The focal lengths of the objective and the eyepiece are 1 cm and 4 cm respectively . The distance between them is 14.5 cm . If an object of height 1mm is placed at a distance of 1.1 cm from the objective what will be the position and the size of the image seen throught the microscope?

Here , `f_o=1 cm and f_e =4 cm ` .
For the objective , u=-1.1cm. If the image of the object is formed at a distance v, we have from the equation of the lens,
`1/v+1/(1.1)=1/1 or, 1/v+(10)/(11)=1 or, v=11 cm`
So the image formed by the objective is at a distance 11 cm on the other side of the objective and this image real. This image acts as an object to the eyepiece.
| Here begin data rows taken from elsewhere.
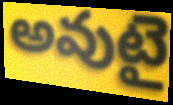
అవుటై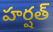
హర్షత్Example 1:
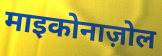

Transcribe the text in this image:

माइकोनाज़ोल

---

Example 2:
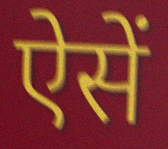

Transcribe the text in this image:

ऐसें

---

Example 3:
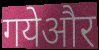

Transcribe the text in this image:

गयेऔर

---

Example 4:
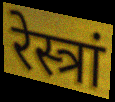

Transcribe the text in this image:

रेस्त्रां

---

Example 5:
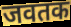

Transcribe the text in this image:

जवतक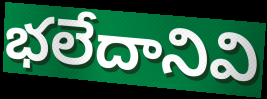
భలేదానివిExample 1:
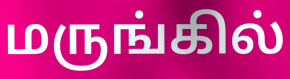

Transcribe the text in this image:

மருங்கில்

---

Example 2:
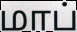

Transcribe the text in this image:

மாப்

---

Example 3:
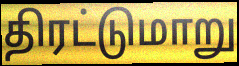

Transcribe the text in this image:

திரட்டுமாறு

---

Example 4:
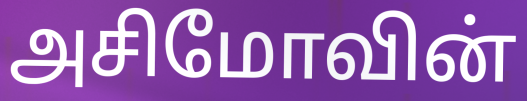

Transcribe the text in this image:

அசிமோவின்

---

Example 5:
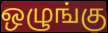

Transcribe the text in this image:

ஒழுங்கு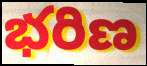
భరిణ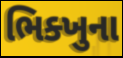
ભિક્ખુના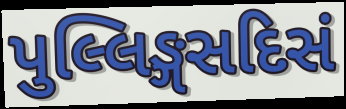
પુલ્લિઙ્ગસદિસં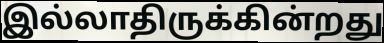
இல்லாதிருக்கின்றது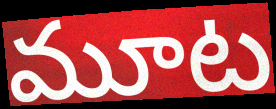
మూట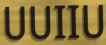
UUIIUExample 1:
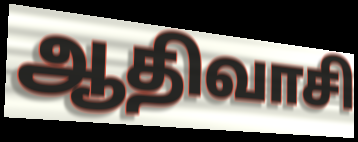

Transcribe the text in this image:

ஆதிவாசி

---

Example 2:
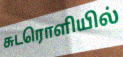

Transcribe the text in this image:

சுடரொளியில்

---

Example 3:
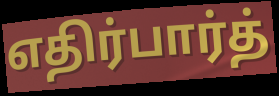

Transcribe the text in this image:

எதிர்பார்த்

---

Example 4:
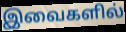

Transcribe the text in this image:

இவைகளில்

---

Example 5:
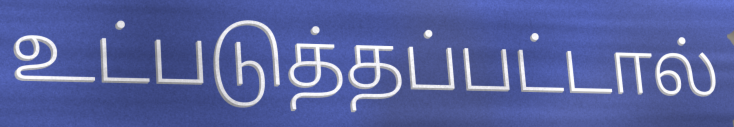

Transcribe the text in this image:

உட்படுத்தப்பட்டால்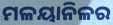
ମଳୟାନିଳରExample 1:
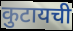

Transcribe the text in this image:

कुटायची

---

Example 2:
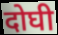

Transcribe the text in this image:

दोघी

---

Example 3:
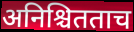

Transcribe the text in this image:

अनिश्चितताच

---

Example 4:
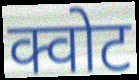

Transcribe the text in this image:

क्वोट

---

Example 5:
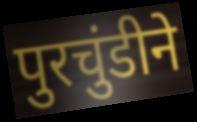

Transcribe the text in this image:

पुरचुंडीनेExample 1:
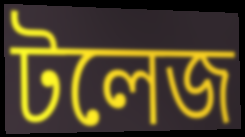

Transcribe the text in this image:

টলেজ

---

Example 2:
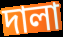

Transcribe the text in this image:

দালা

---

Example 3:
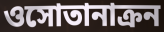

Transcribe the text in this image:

ওসোতানাক্রন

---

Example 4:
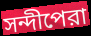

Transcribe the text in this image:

সন্দীপেরা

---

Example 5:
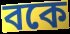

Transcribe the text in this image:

বকে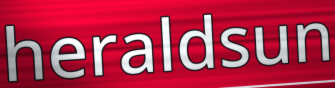
heraldsun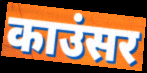
काउंसर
`therefore m_1 =v/u=(11)/(1.1)=10`
Now , the object distance relative to the eyepiece =-(14.5-11)=-3.5 cm
If the image is formed at a distance of V from the eyepiece we have from the equation of the lens,
` 1/V+1/(3.5)=1/4 or, 1/V=-2/7+1/4=-1/(28) or, V=-28 cm `
This image is virtual and will be formed at a distance of 28 cm in front of the eyepiece.
`therefore m_2=(28)/(3.5)=8`
`therefore` Magnification of the final image ,
m=`m_1xxm_2=10xx8=80`
`therefore` The size of the final image `=80xx1=80mm =8 cm `